YOUR GOAL » Word for word, restate the listing that follows and leave out the images.

DATA PROVIDED »
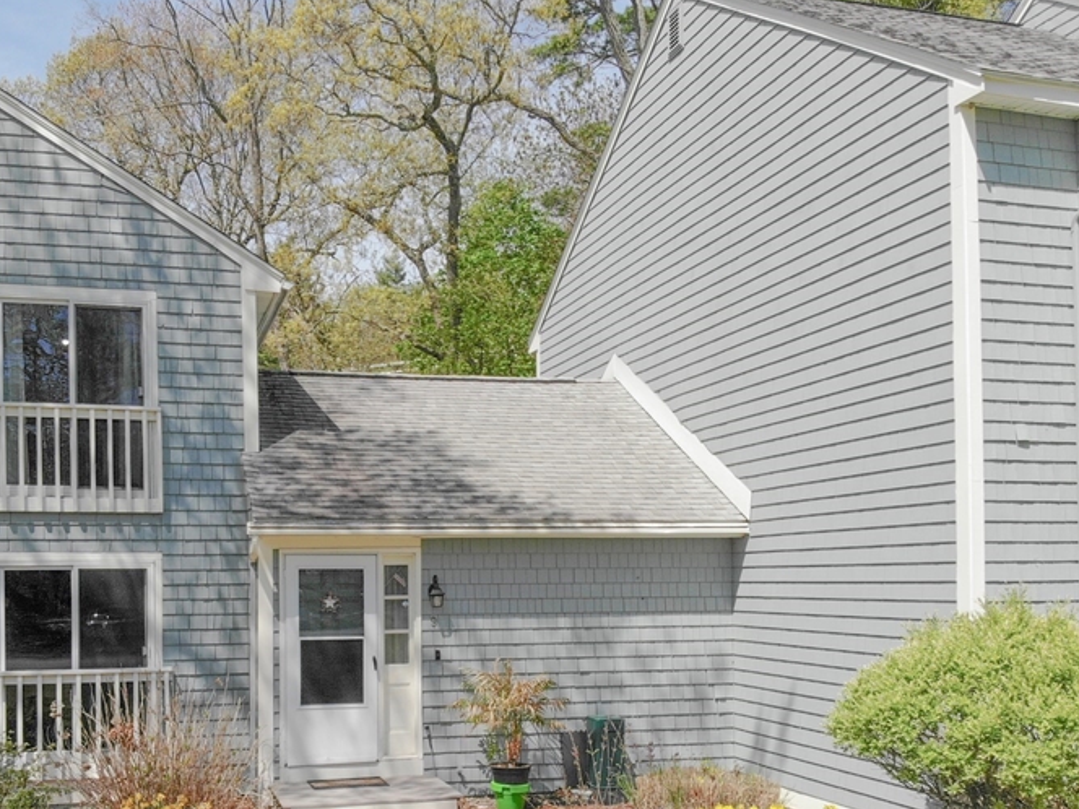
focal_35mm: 37
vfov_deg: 38.0
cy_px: 578
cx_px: 414
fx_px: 1153
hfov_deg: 49.7
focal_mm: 4.5
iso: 101
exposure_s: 1/843
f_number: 2.8
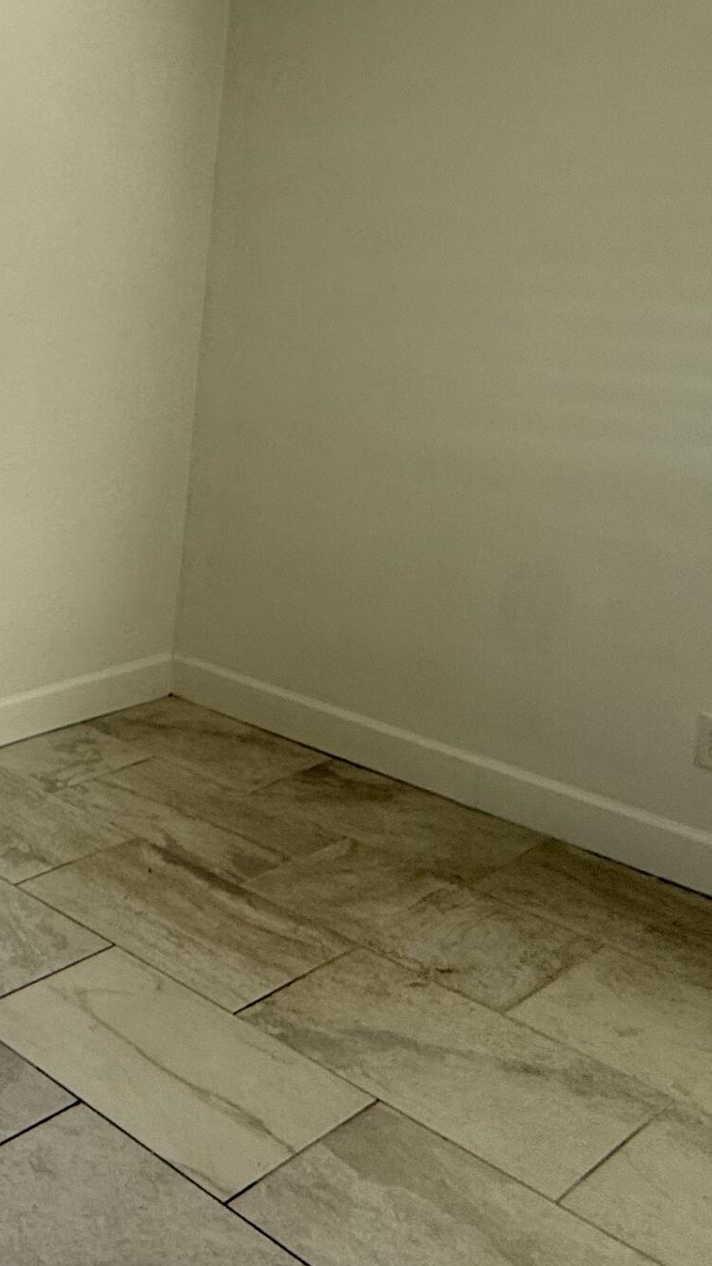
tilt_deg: -6.4
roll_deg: -0.1
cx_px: -551
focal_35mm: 34
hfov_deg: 22.1
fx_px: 1141
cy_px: 347
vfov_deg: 55.8
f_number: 2.2
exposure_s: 1/135
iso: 64
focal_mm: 2.22
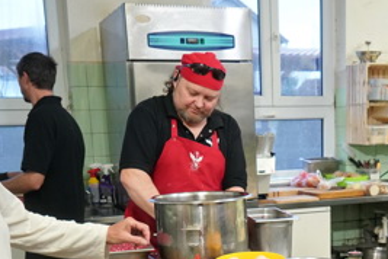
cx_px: 289
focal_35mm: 62
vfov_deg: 20.9
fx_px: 668
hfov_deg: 31.8
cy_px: 284
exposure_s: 1/200
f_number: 5.6
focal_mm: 24
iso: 4000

TASK RESPONSE »
focal_35mm: 37
vfov_deg: 38.0
cy_px: 578
cx_px: 414
fx_px: 1153
hfov_deg: 49.7
focal_mm: 4.5
iso: 101
exposure_s: 1/843
f_number: 2.8
tilt_deg: -6.4
roll_deg: -0.1
cx_px: -551
focal_35mm: 34
hfov_deg: 22.1
fx_px: 1141
cy_px: 347
vfov_deg: 55.8
f_number: 2.2
exposure_s: 1/135
iso: 64
focal_mm: 2.22
cx_px: 289
focal_35mm: 62
vfov_deg: 20.9
fx_px: 668
hfov_deg: 31.8
cy_px: 284
exposure_s: 1/200
f_number: 5.6
focal_mm: 24
iso: 4000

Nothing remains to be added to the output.